In several experiments, researchers R. Brooke Lea of Macalester College, David N. Rapp of Northwestern University, Andrew Elfenbein and Russell Swinburne Romine of University of Minnesota and Aaron D. Mitchel of the Pennsylvania State University had participants read works of poetry and prose with alliterative sentences to show the importance of repetitive consonants on memory.
Previous studies have shown that alliteration can act as a better tool for memory than both imagery and meaning, however the reason for this has never been established. In their experiments the researchers hoped to demonstrate that alliterations retrieve similar sounding words and phrases from a person’s memory, making it a useful tool for poetry comprehension and memorization.
In one experiment, a group of participants read aloud poems with similar alliterative sounds throughout it while other participants had to read aloud poems with either different alliterative sounds or no alliterations at all. A second experiment had the same conditions, except that participants read a series of poems silently. The final experiment had participants read a work of narrative prose, also with the same conditions in regards to alliterative sounds in the literature. In each experiment, participants had to recall both content and thematic aspects from the works that they read.
The results of all three experiments underscore the interaction between alliteration and memory.
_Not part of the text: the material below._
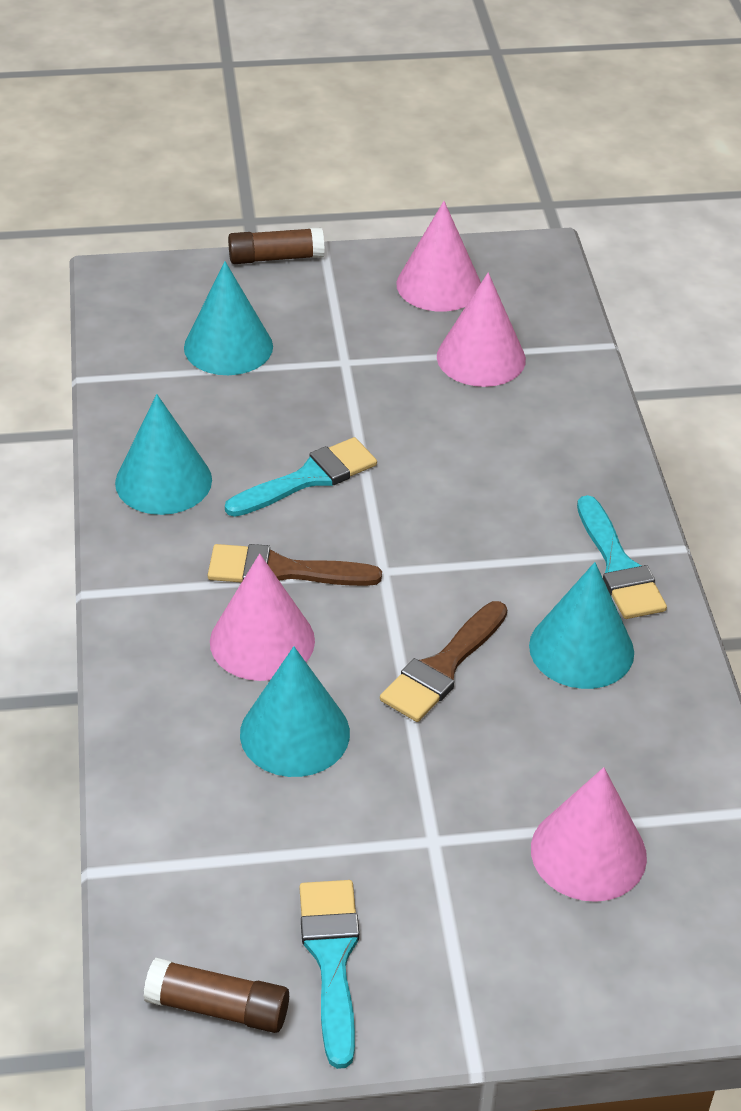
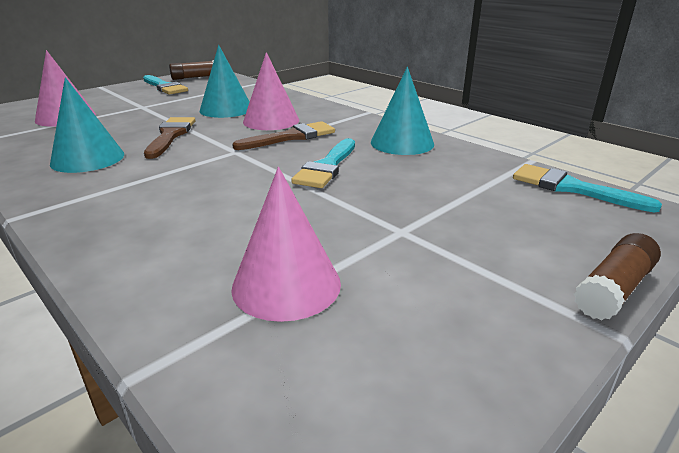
camera: 145 degrees right, 15 degrees down
(228, 346) = (495, 205): turquoise cone -> none
(439, 285) = (424, 348): pink cone -> none
(618, 567) = (68, 194): turquoise brush -> turquoise brush (571, 188)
In each of the experiments, participants in the same-alliteration condition were able to recall the most from the literature they read.
“In our experiments, concepts presented early in a poem (or prose passage) were more available when alliterative sounds overlapped between lines than when there was no overlap,” the researchers reported.
Additionally, the results of the other experiments, published in the July issue of Psychological Science, a journal of the Association for Psychological Science, show that alliteration’s affect on memory is not lessened by either the type of work it is used in or whether or not the literature is read silently or aloud. Most importantly, the results demonstrate alliteration only works as a tool for memory when the alliterative sounds are similar; while the participants in the same-alliteration condition did well in each experiment, those in the other two conditions had similar, less impressive results.